DATA RECORDS:
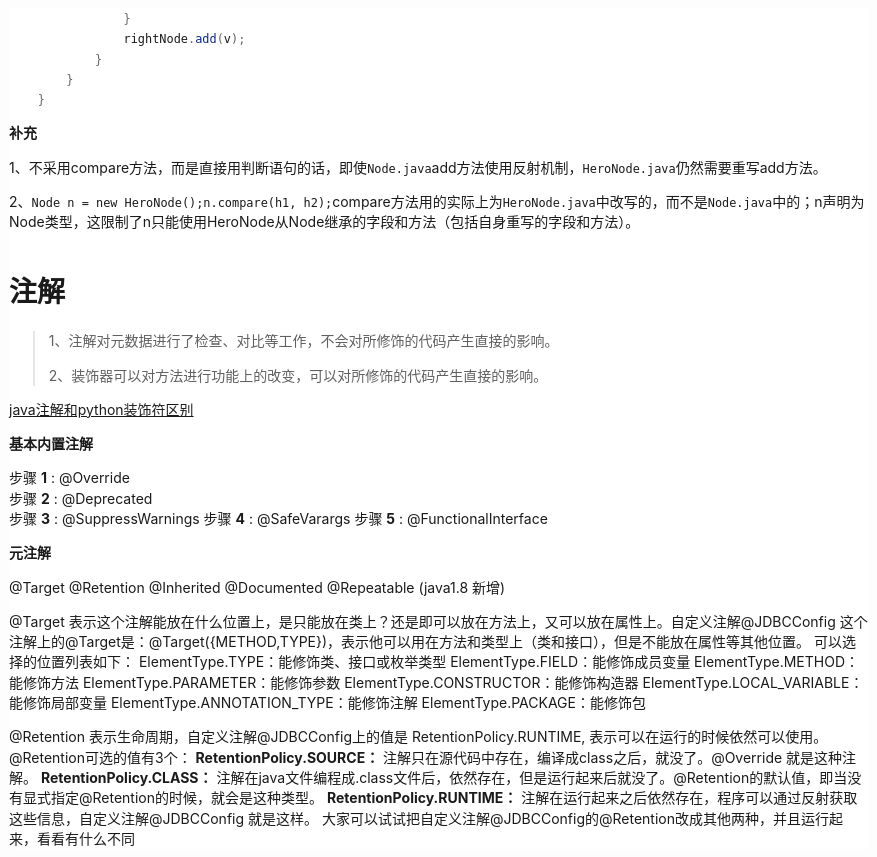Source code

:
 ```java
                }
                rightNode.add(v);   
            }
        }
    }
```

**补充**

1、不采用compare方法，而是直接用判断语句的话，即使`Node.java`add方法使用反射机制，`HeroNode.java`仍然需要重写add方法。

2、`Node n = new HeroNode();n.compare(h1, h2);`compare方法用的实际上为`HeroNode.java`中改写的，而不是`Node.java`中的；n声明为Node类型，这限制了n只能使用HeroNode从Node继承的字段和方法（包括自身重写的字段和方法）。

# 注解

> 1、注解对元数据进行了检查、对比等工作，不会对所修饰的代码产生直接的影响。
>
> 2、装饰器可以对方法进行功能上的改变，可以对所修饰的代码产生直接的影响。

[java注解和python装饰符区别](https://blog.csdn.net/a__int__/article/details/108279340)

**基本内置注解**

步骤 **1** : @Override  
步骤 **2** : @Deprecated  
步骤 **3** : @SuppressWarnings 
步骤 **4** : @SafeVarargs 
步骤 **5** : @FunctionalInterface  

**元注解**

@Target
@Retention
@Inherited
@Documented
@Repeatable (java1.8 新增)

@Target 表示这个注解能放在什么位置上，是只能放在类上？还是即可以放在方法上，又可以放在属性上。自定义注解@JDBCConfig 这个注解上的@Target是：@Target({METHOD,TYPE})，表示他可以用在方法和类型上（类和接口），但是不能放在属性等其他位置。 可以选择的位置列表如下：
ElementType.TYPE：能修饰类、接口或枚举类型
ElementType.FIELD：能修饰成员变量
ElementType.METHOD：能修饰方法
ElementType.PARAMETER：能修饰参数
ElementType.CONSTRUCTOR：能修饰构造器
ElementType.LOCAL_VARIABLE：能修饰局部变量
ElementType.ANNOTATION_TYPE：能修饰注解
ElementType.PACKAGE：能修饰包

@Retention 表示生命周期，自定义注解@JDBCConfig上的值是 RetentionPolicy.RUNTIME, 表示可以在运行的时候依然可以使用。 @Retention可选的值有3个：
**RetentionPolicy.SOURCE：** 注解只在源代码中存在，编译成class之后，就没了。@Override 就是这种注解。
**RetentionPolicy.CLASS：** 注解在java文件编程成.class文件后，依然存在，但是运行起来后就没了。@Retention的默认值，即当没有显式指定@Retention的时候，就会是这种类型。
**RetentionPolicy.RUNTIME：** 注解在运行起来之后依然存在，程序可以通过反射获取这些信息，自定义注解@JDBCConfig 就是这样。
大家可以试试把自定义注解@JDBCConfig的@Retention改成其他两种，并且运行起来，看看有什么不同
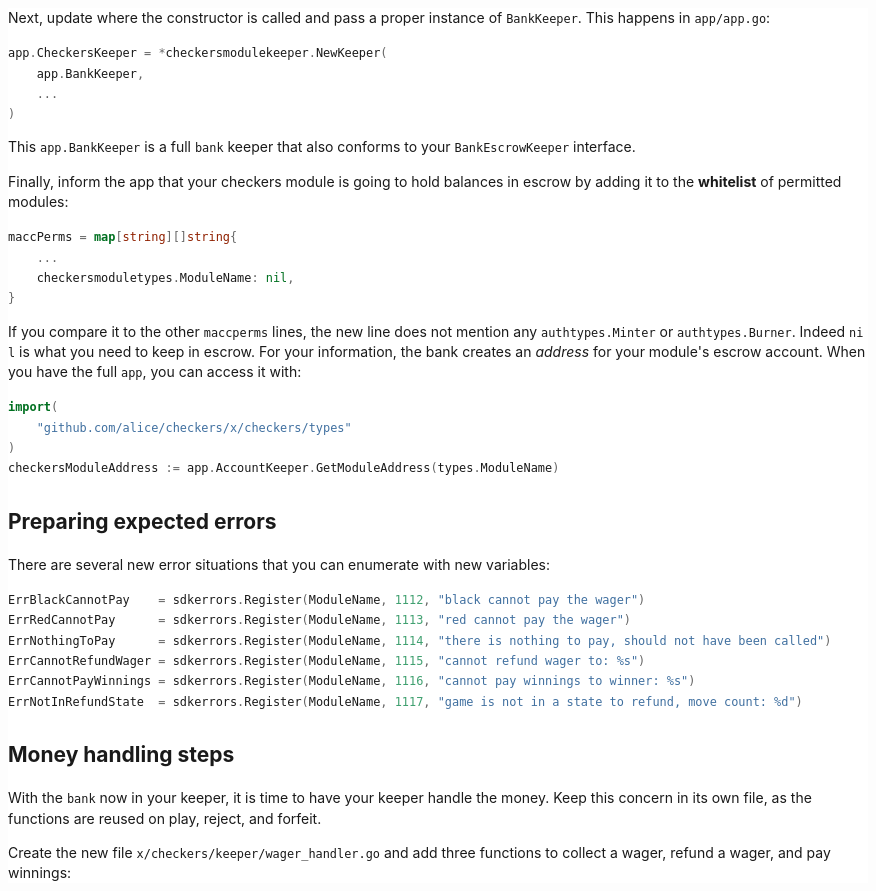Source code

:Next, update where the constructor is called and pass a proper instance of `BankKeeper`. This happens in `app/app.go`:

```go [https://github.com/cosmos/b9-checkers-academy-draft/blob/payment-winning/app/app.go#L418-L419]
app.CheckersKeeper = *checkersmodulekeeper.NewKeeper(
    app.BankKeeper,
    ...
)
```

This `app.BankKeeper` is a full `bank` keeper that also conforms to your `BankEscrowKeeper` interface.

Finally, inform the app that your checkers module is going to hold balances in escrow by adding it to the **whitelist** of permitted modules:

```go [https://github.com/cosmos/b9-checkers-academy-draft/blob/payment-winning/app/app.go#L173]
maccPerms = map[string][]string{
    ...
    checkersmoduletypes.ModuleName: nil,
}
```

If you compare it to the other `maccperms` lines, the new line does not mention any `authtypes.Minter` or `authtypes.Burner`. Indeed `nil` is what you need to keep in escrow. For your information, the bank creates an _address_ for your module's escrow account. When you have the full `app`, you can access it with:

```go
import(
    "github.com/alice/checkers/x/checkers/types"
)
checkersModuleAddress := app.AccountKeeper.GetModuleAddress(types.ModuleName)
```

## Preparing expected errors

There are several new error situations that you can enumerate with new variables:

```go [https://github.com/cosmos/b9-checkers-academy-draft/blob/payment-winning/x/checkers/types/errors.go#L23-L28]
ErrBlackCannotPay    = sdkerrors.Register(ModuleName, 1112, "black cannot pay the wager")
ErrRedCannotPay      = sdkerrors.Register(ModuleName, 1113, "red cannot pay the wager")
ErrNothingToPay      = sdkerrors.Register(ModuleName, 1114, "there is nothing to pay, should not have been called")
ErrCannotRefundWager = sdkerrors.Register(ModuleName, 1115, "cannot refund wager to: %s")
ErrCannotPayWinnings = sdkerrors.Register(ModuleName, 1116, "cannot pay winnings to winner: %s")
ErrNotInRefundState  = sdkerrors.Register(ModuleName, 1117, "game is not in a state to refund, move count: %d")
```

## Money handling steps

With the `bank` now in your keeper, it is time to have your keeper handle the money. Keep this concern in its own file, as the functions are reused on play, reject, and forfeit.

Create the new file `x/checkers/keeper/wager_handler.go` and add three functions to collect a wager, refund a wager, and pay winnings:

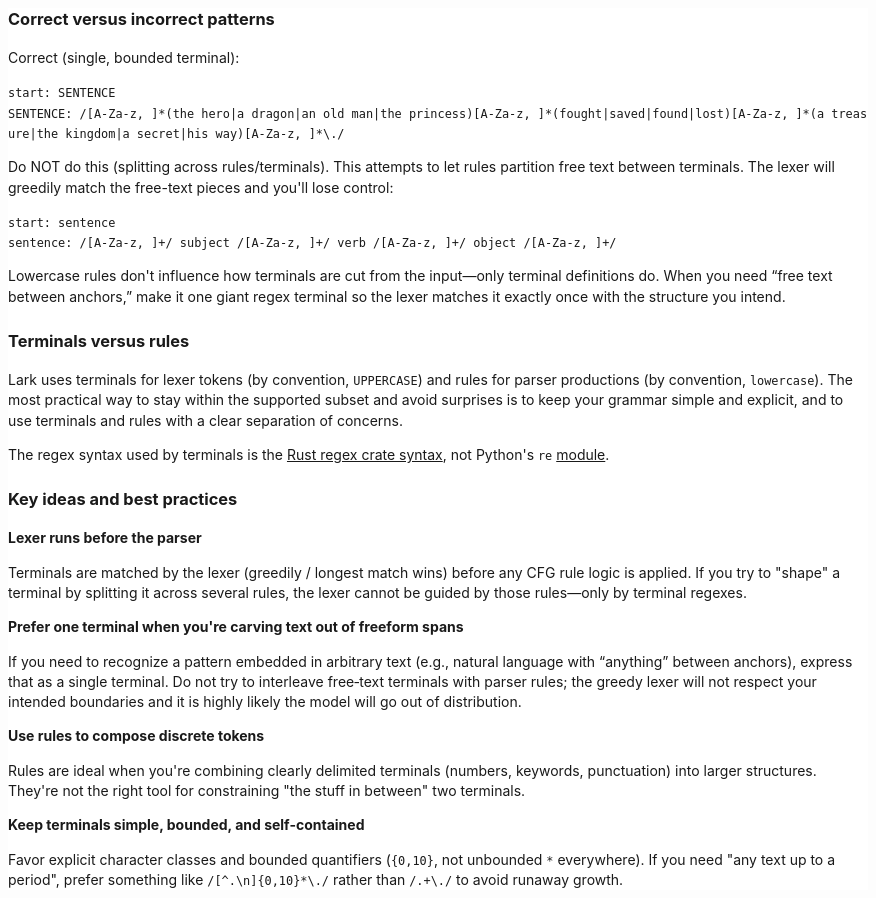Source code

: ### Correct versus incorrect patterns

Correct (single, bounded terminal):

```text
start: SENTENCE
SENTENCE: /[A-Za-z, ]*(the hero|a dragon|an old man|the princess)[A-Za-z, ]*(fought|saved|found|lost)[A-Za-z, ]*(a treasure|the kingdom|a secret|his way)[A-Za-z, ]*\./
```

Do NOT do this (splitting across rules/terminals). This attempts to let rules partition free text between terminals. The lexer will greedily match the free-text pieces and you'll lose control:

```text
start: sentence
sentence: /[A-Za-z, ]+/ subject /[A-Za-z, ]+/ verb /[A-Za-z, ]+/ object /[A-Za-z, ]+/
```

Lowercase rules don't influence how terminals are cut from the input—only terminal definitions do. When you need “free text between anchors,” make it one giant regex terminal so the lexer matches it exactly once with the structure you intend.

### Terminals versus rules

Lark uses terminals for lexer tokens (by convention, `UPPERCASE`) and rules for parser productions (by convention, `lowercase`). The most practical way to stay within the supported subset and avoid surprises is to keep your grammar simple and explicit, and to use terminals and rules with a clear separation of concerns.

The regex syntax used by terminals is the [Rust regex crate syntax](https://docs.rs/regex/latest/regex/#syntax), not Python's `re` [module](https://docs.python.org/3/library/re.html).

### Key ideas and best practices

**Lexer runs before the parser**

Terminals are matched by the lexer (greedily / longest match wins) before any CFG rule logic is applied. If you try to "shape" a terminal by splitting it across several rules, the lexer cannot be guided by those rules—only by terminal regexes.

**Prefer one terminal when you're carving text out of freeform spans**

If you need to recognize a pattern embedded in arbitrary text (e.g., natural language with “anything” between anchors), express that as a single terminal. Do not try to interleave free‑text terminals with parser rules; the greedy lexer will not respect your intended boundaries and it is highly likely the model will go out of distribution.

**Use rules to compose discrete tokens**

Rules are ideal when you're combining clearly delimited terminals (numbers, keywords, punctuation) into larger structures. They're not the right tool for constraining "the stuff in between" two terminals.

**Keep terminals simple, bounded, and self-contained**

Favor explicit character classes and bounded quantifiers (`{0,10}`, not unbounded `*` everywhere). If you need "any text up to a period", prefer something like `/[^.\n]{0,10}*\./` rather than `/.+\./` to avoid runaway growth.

AIM OF THE EXERCISE:
Copy exactly, and copy nothing else: the lines from the start of the data above through the line that holds "1、不采用compare方法". The pictures stay out.

SOLVED EXERCISE:
Source code

:
 ```java
                }
                rightNode.add(v);   
            }
        }
    }
```

**补充**

1、不采用compare方法，而是直接用判断语句的话，即使`Node.java`add方法使用反射机制，`HeroNode.java`仍然需要重写add方法。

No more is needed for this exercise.